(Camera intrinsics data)
+ + + + + + +

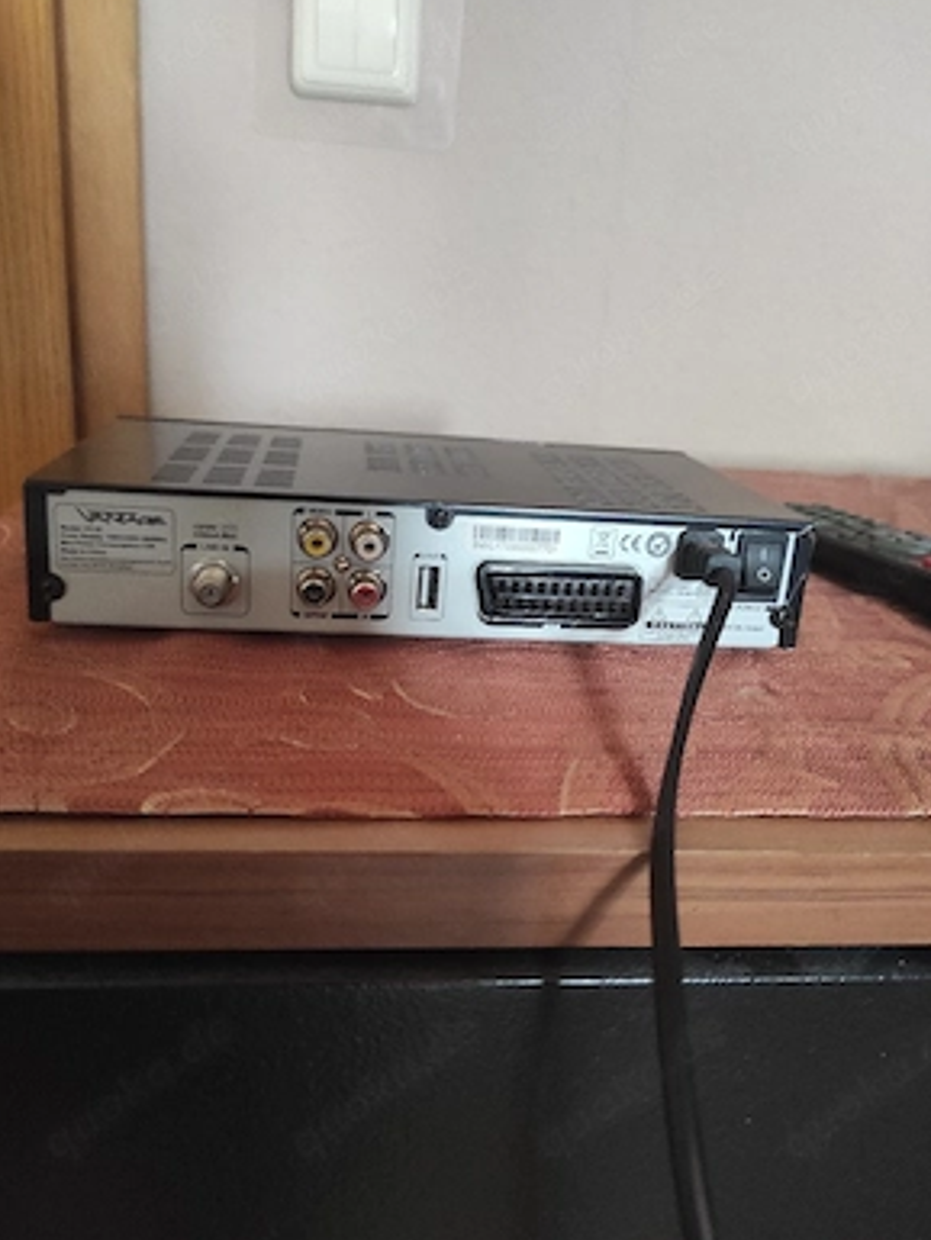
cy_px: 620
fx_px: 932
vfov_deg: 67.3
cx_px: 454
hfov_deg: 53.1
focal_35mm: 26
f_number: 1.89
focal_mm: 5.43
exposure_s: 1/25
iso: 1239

+ + + + + + +

■ **TASK DESCRIPTION**
Although the records contain pictures, restate them word for word with those pictures left out.

■ **SOLVED PROBLEM**
cy_px: 620
fx_px: 932
vfov_deg: 67.3
cx_px: 454
hfov_deg: 53.1
focal_35mm: 26
f_number: 1.89
focal_mm: 5.43
exposure_s: 1/25
iso: 1239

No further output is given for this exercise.